Mais nous est-il complètement impossible de sortir de cette zone de distorsion insinuée par le langage dans une œuvre universelle et naturelle de signalisation pour revenir à la simplicité donnée du signe ? Lorsqu’Edward Munch, le peintre norvégien crée cette toile dans laquelle on discerne une forme hurlant sous la pression des couleurs du soleil, de la mer, du ciel, ne renouerait-il pas avec cette antériorité, avec cette naïveté originelle du « signal » ? On a voulu faire dire quantité de choses à cette toile mais c’est peine perdue dans la mesure où il est tout-à-fait concevable qu’elle ait été exécutée hors de cette zone de distorsion du langage, à savoir en dehors de tout « vouloir dire », dans la montée en puissance d’un sentiment de pure venue au monde qui se fait, plus qu’il ne se traduit, dans un « cri ». Là, l’homme « est » et retrouve le cœur d’une présence aussi primitive que résolument détachée de la moindre possibilité de mensonge.

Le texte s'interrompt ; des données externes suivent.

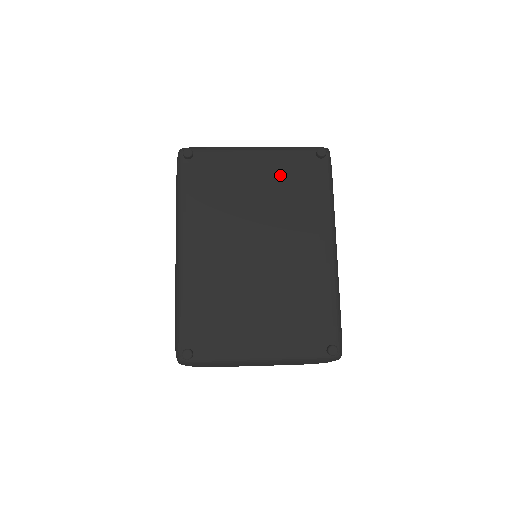
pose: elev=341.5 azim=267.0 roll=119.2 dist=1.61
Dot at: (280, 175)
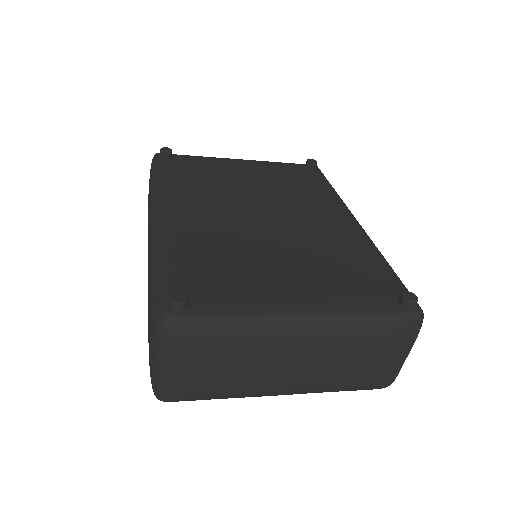
Dot at: (273, 173)
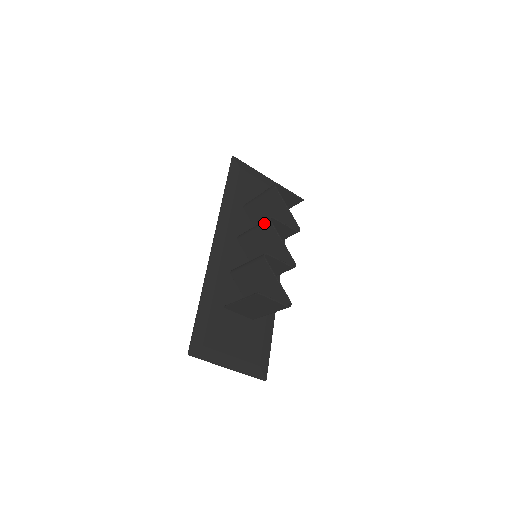
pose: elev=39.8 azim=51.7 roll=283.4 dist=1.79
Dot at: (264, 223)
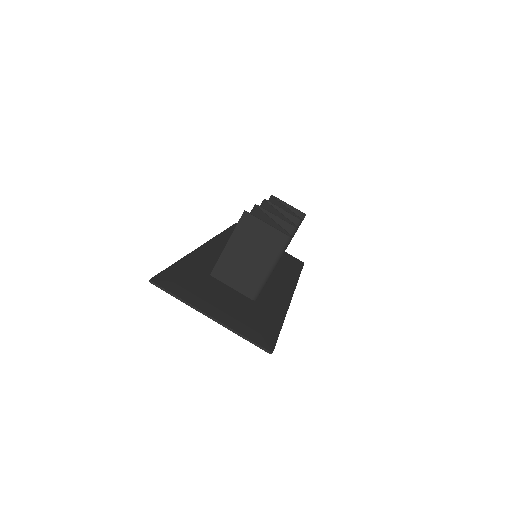
Dot at: occluded
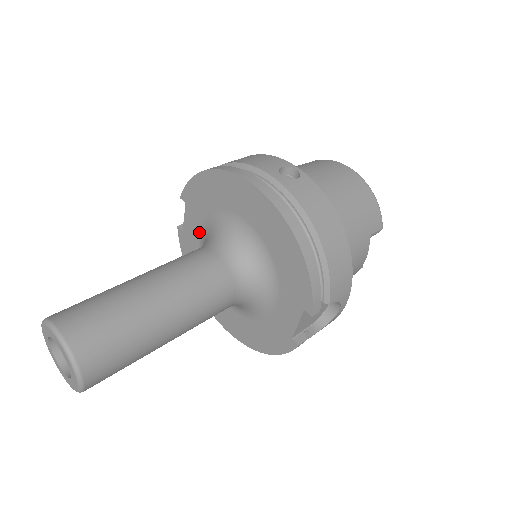
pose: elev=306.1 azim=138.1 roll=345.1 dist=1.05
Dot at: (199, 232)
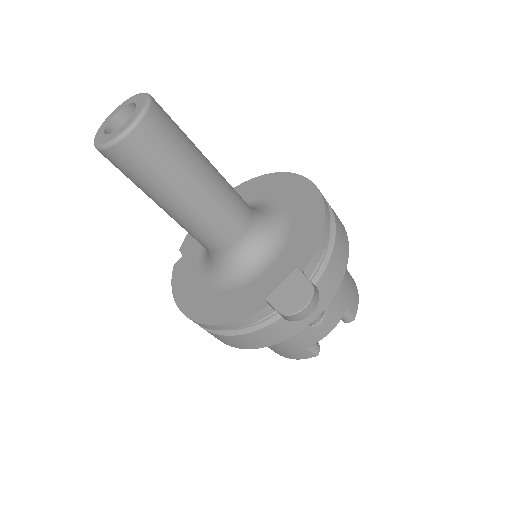
Dot at: occluded
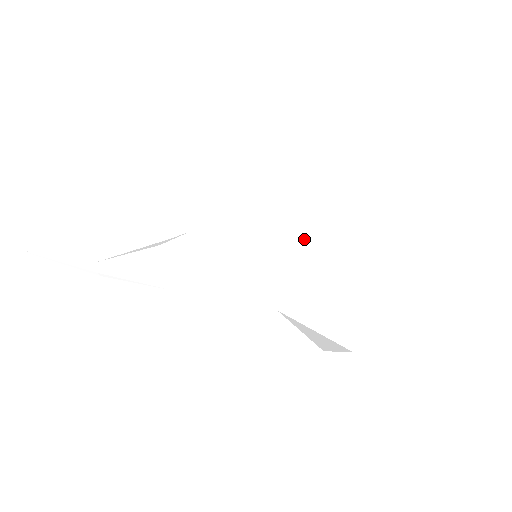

Il ne nous semble pas possible de répondre à cette question d’une autre façon qu’en mettant en perspective les thèses de Lacan sur un sujet humain constitué, pour son malheur, de ce mensonge à soi-même que rend inévitable son être linguistique (l’homme ment parce qu’il parle, il est donc logique qu’il se mente puisque il se parle) avec le mouvement même de l’art considéré comme tentative de l’être humain pour renouer avec les forces vivres et premières de la signalisation, de la libération de sa puissance d’exister. Selon Lacan, l’homme n’est pas fait pour parler mais il fait de parler, et c’est pour cela qu’il ment, qu’il se ment. Le seul moyen de contredire efficacement cette conclusion ne consiste pas à affirmer la possibilité d’une sorte de machine arrière par le mouvement de laquelle nous reviendrons à un état pré-linguistique mais, au contraire de faire machine « avant toute » pour sortir de cette zone de distorsion que le langage a insinué dans le signe en oeuvrant pour raffiner l’expression, pour la purifier de tout ce qu’elle recèle d’humainement mensonger et parvenir ainsi à la justesse dépouillée du signe, par quoi toute œuvre d’art se réduit avec humilité au geste simple de faire littéralement signe de vie (le haïku).